IRI Encoding Troubles
Recently, I was tracking down a bug in RDF::Trine submitted by Jonas Smedegaard relating to the handling of unicode in IRIs. The bug involved the decoding of a punycode URI (which was an inadvertent “feature” that snuck in to RDF::Trine due to a feature in URI):
http://www.xn--hestebedgrd-58a.dk/
Strangely, this URI was being treated differently than other punycode URIs (e.g. http://xn--df-oiy.ws/
), causing encoding errors in a completely different part of the code.
Upon investigating the problem, I determined that the punycode decoding code in the URI package treats punycode URIs differently depending on if they contain any unicode codepoints that cannot be represented in the Latin-1 encoding. For IRIs with all low-codepoint characters such as http://www.hestebedgård.dk
, the perl value returned by the URI->as_iri
method is a Latin-1 encoded string. High-codepoint IRIs such as http://✪df.ws/
are returned as UTF-8 encoded values. This difference caused problems when the values were subsequently passed into Redland’s C code that expected UTF-8 values.

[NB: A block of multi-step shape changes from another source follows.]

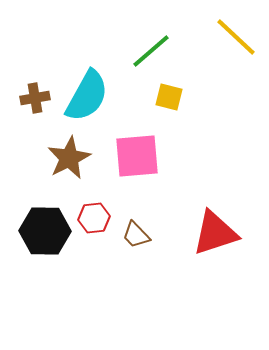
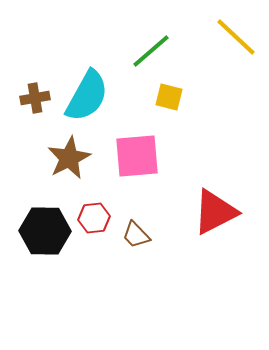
red triangle: moved 21 px up; rotated 9 degrees counterclockwise
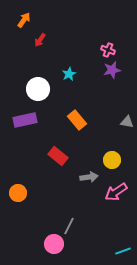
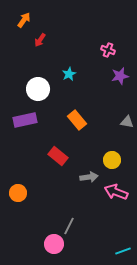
purple star: moved 8 px right, 6 px down
pink arrow: rotated 55 degrees clockwise
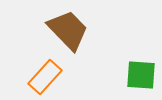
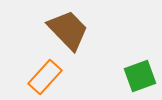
green square: moved 1 px left, 1 px down; rotated 24 degrees counterclockwise
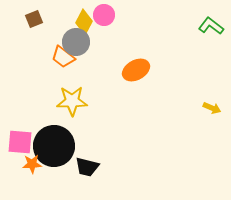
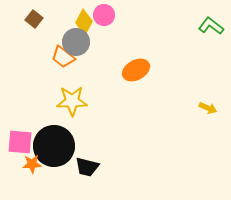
brown square: rotated 30 degrees counterclockwise
yellow arrow: moved 4 px left
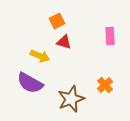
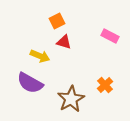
pink rectangle: rotated 60 degrees counterclockwise
brown star: rotated 8 degrees counterclockwise
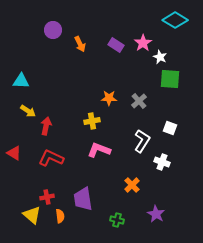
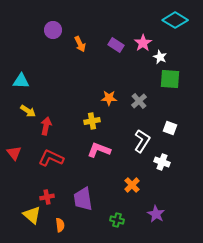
red triangle: rotated 21 degrees clockwise
orange semicircle: moved 9 px down
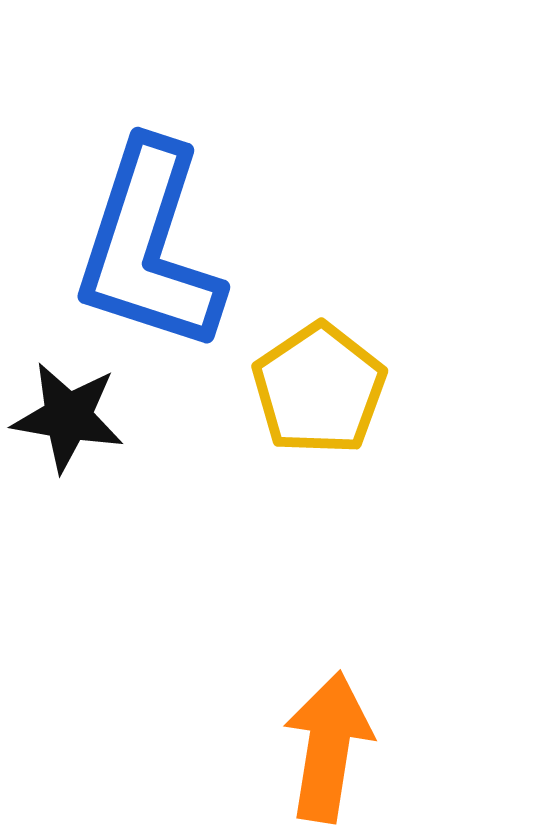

As Gisle Aas, the author of URI, noted in the bug report I submitted on this issue, the simple fix is to call utf8::upgrade on values returned by URI->as_iri
. While I believe this should be done in the as_iri
method (as it is documented to return “a Unicode string”), until that is the case I hope this post might save some time and trouble for the next person to come across this issue.